Mairani, warga Pila Tarok, Kuranji, mengungkapkan kesulitan air bersih yang dialami. “Semua kering, sumur kami sedalam 8 meter pun sekarang kering,” ujarnya saat ditemui di lokasi distribusi air bersih PMI, Minggu (18/1/2026).
Sebelum bantuan datang, warga terpaksa mengandalkan air hujan. “Kami buat saluran dan tampungan air hujannya. Lalu kami manfaatkan bersama-sama untuk mencuci dan lainnya,” kata Mairani.

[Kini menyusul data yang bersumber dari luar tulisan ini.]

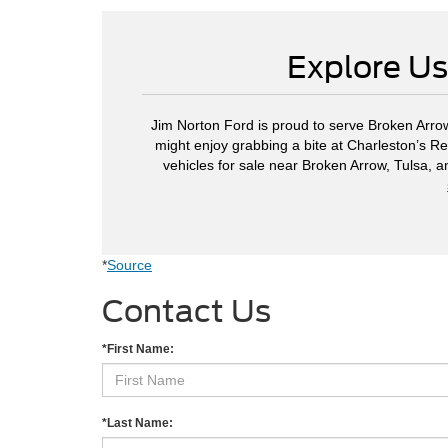
Explore Us
Jim Norton Ford is proud to serve Broken Arrow
might enjoy grabbing a bite at Charleston’s Re
vehicles for sale near Broken Arrow, Tulsa, 
*
Source
Contact Us
*First Name:
*Last Name: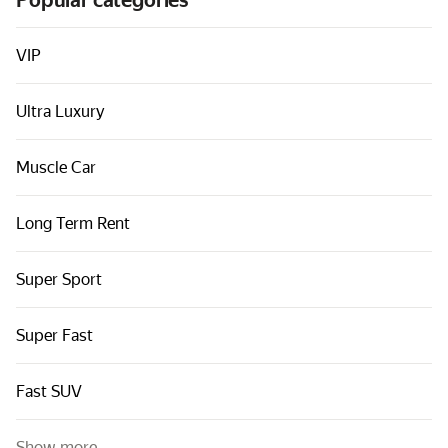
Popular categories
Cars by classes
Quick links
VIP
Sitemap
Ultra Luxury
Terms of Use
Privacy Notice
Muscle Car
Long Term Rent
Super Sport
Super Fast
Fast SUV
Show more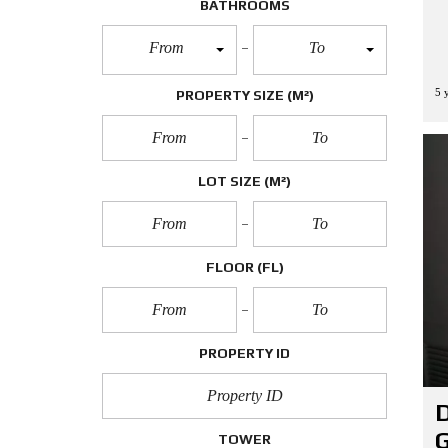
BATHROOMS
From
To
5 
PROPERTY SIZE
(M²)
LOT SIZE
(M²)
FLOOR
(FL)
PROPERTY ID
D
G
TOWER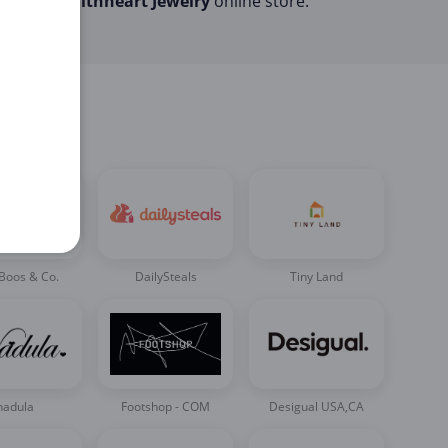
the
Faithheart Jewelry
online store.
Boos & Co.
DailySteals
Tiny Land
nadula
Footshop - COM
Desigual USA,CA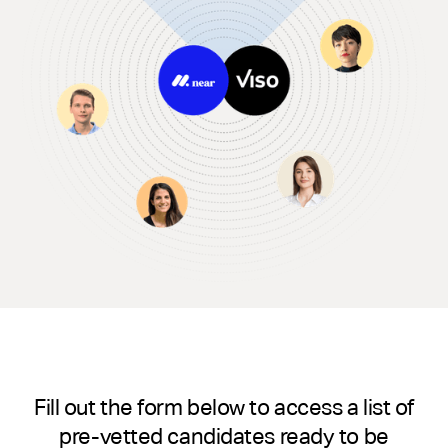
Fill out the form below to access a list of
pre-vetted candidates ready to be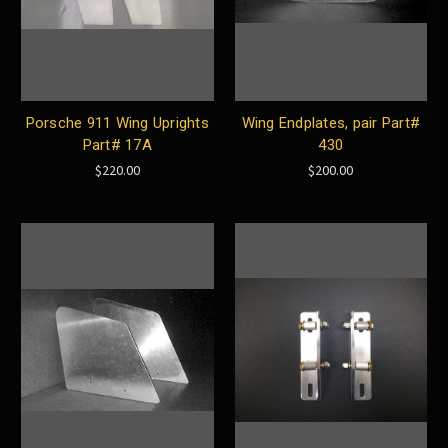
Porsche 911 Wing Uprights
Wing Endplates, pair Part#
Part# 17A
430
$220.00
$200.00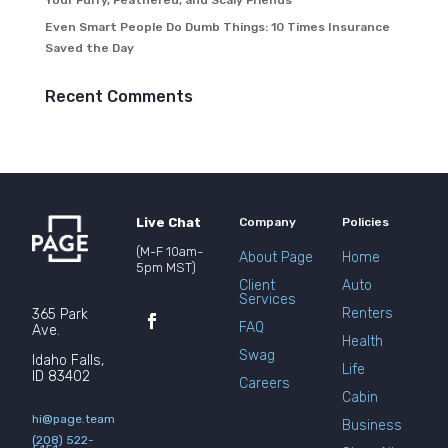
Your Furry, Feathered, and Scaly Friends
Even Smart People Do Dumb Things: 10 Times Insurance
Saved the Day
Recent Comments
Live Chat
Company
Policies
(M-F 10am-
About Page
Home
5pm MST)
Client
Auto
Services
Renters
365 Park
FAQ
Ave.
Health
Swag
Idaho Falls,
Life
ID 83402
Careers
Cabin
hi@page.team
Business
(208) 522-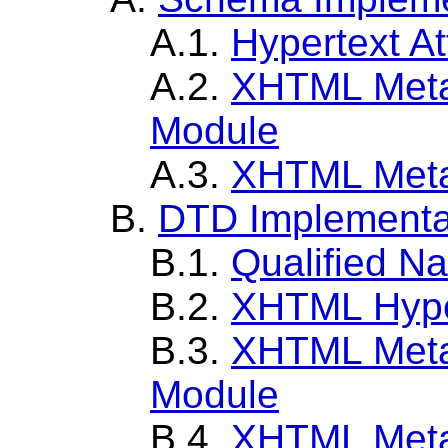
A.1.
Hypertext At
A.2.
XHTML Metai
Module
A.3.
XHTML Meta
B.
DTD Implementa
B.1.
Qualified N
B.2.
XHTML Hype
B.3.
XHTML Metai
Module
B.4.
XHTML Meta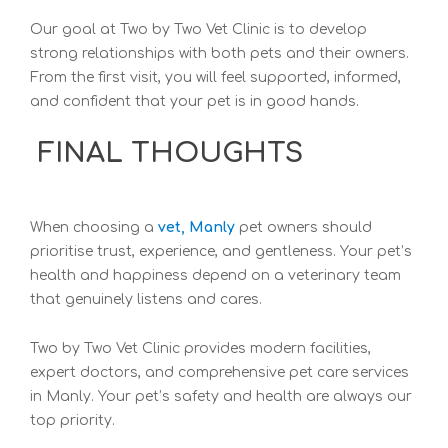
Our
goal at Two by Two Vet Clinic is to develop
strong relationships with both pets and their owners.
From the first visit, you w
ill feel supported, informed,
and confident that your pet is in good hands.
FINAL THOUGHTS
When
choosing a
vet, Manly
pet owners should
prioritise trust, experience, and gentleness. Your pet’s
health and happiness depend on a veterinary team
that genuinely listens and cares.
Two by Two Vet Clinic provides modern facilities,
expert doctors, and comprehensive pet care services
in Manly. Your
pet’s safety and health are always our
top priority.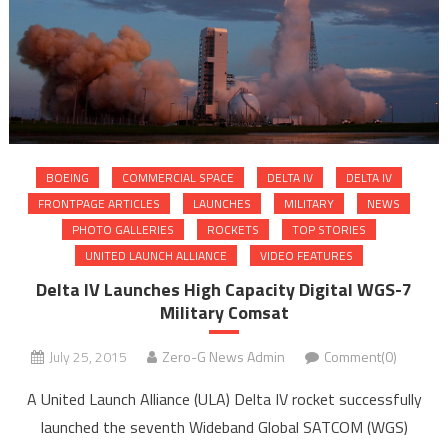
BOEING
COMMERCIAL SPACE
DELTA IV
DELTA IV
FRONTPAGE ARTICLES
LAUNCHES
MILITARY
NEWS
PHOTO GALLERIES
ROCKETS
TOP STORIES
UNITED LAUNCH ALLIANCE
VIDEO FEATURES
Delta IV Launches High Capacity Digital WGS-7
Military Comsat
July 25, 2015
Zero-G News Admin
Comment(0)
A United Launch Alliance (ULA) Delta IV rocket successfully
launched the seventh Wideband Global SATCOM (WGS)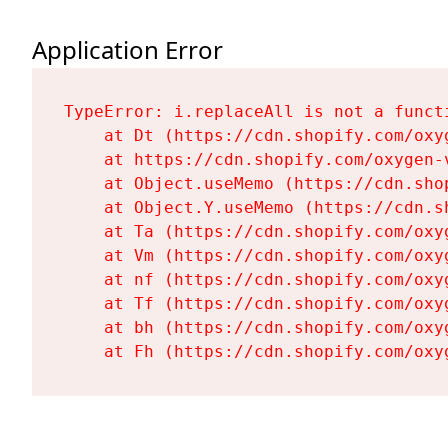
Application Error
TypeError: i.replaceAll is not a functi
    at Dt (https://cdn.shopify.com/oxy
    at https://cdn.shopify.com/oxygen-
    at Object.useMemo (https://cdn.sho
    at Object.Y.useMemo (https://cdn.s
    at Ta (https://cdn.shopify.com/oxy
    at Vm (https://cdn.shopify.com/oxy
    at nf (https://cdn.shopify.com/oxy
    at Tf (https://cdn.shopify.com/oxy
    at bh (https://cdn.shopify.com/oxy
    at Fh (https://cdn.shopify.com/oxy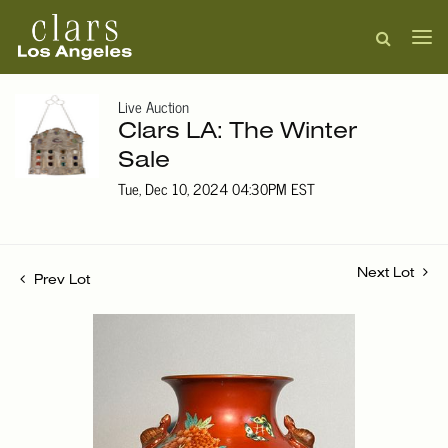
Live Auction
Clars LA: The Winter
Sale
Tue, Dec 10, 2024 04:30PM EST
Next Lot
Prev Lot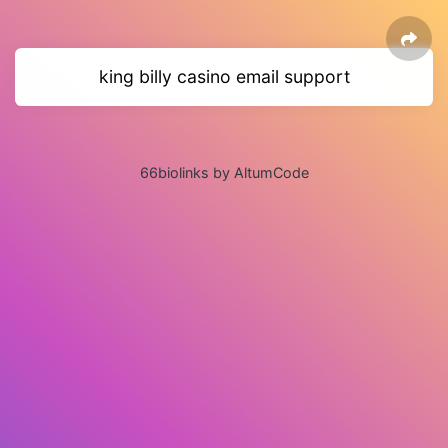
king billy casino email support
66biolinks by AltumCode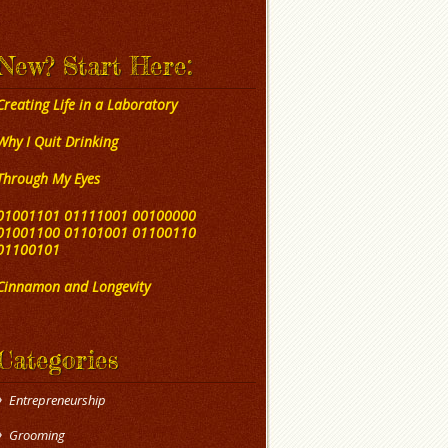
New? Start Here:
Creating Life in a Laboratory
Why I Quit Drinking
Through My Eyes
01001101 01111001 00100000
01001100 01101001 01100110
01100101
Cinnamon and Longevity
Categories
Entrepreneurship
Grooming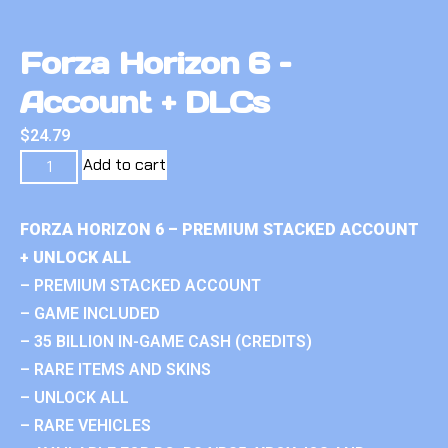
Forza Horizon 6 –
Account + DLCs
$
24.79
Add to cart
FORZA HORIZON 6 – PREMIUM STACKED ACCOUNT
+ UNLOCK ALL
– PREMIUM STACKED ACCOUNT
– GAME INCLUDED
– 35 BILLION IN-GAME CASH (CREDITS)
– RARE ITEMS AND SKINS
– UNLOCK ALL
– RARE VEHICLES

PMI merespons peningkatan permintaan air bersih dengan mengerahkan seluruh armada truk tangki.
“Beberapa hari ini, kami mendistribusikan air ke 3 sampai 6 titik lokasi dalam sehari,” kata Rizki, petugas distribusi air bersih PMI.
Rizki menambahkan, rute distribusi kini bertambah dua kali lipat dibandingkan hari biasa.
Pimpinan Operasi TDB PMI Provinsi Sumatera Barat, Hidayatul Irwan, memastikan distribusi air bersih akan terus dilakukan selama masyarakat membutuhkan.
“Distribusi air bersih ini merupakan bentuk kepedulian dan komitmen PMI untuk memastikan kebutuhan dasar masyarakat terdampak dapat terpenuhi dengan baik,” tegasnya.
Hidayatul Irwan mengimbau masyarakat yang belum mendapatkan bantuan air bersih untuk melapor ke PMI setempat.